* _Your assignment_: Count the lines below that hold "different". Give the number without comment.

* _Study material_:
* * *

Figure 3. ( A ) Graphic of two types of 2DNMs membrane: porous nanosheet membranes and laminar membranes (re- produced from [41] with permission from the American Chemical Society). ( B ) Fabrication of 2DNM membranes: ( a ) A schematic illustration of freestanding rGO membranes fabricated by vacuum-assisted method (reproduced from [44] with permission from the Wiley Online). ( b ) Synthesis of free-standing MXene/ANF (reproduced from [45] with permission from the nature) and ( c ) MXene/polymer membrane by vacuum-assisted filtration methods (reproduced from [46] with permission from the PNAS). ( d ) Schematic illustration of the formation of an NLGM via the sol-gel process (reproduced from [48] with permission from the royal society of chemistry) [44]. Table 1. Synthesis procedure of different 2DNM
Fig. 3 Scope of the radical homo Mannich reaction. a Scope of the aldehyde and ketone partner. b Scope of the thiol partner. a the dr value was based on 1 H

* * *

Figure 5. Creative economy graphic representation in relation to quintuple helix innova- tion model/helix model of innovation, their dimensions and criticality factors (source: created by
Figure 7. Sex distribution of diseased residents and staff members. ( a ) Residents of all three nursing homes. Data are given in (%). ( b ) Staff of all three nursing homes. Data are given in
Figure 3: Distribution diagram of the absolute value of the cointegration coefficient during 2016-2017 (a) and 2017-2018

* * *

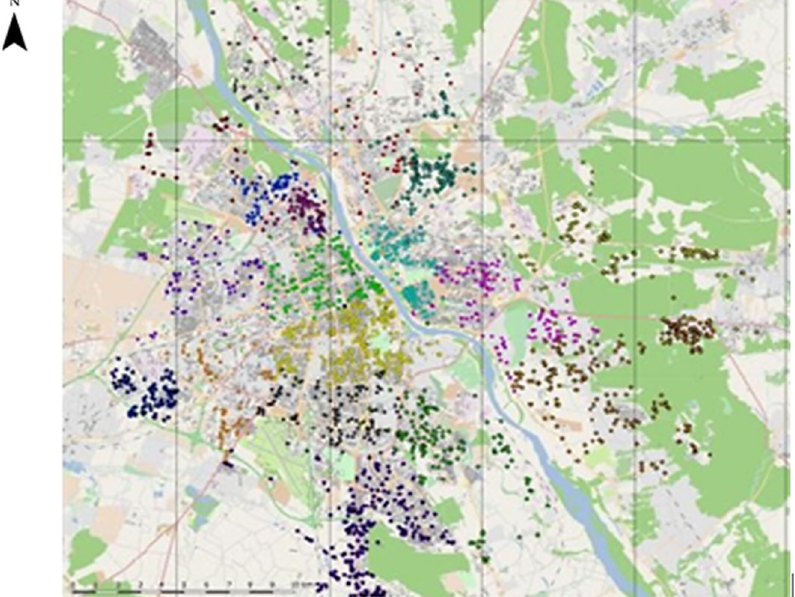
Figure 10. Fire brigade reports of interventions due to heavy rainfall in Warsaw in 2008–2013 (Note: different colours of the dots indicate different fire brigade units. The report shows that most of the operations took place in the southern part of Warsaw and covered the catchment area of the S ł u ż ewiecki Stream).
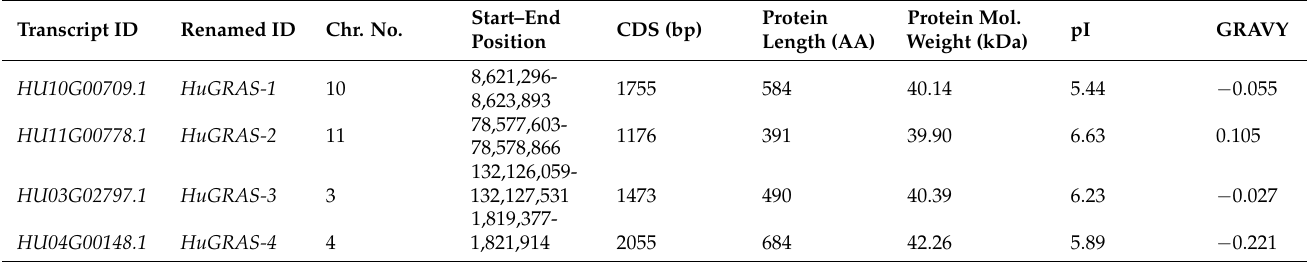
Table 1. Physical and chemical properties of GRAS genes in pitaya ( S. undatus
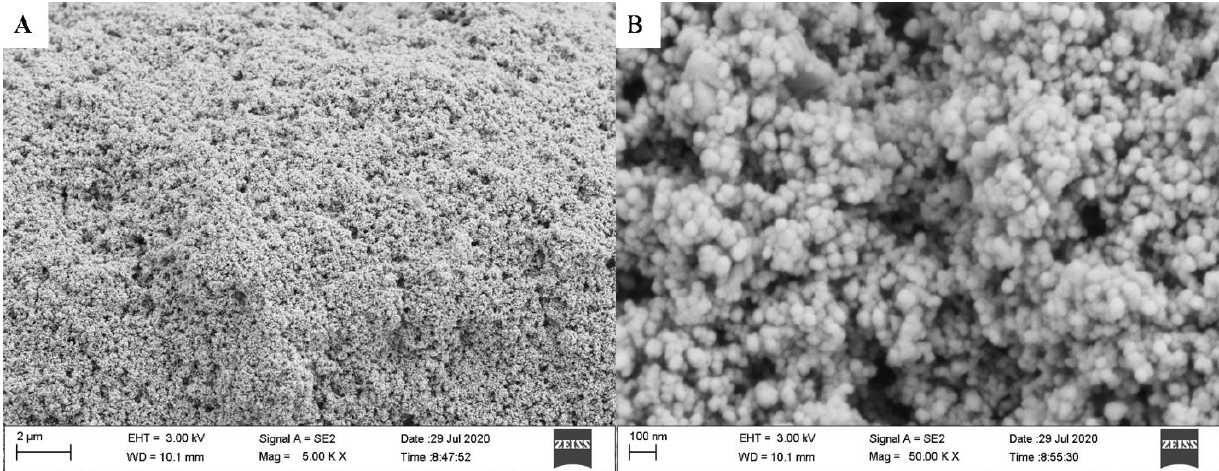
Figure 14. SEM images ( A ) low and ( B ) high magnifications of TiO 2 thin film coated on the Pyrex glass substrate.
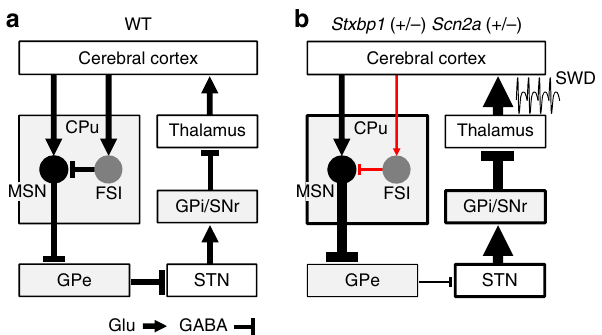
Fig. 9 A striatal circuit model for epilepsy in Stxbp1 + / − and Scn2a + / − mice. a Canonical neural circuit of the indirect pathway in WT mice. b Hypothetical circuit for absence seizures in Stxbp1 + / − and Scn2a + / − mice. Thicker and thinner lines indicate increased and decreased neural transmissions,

* * *

* _Response for this exercise_: 2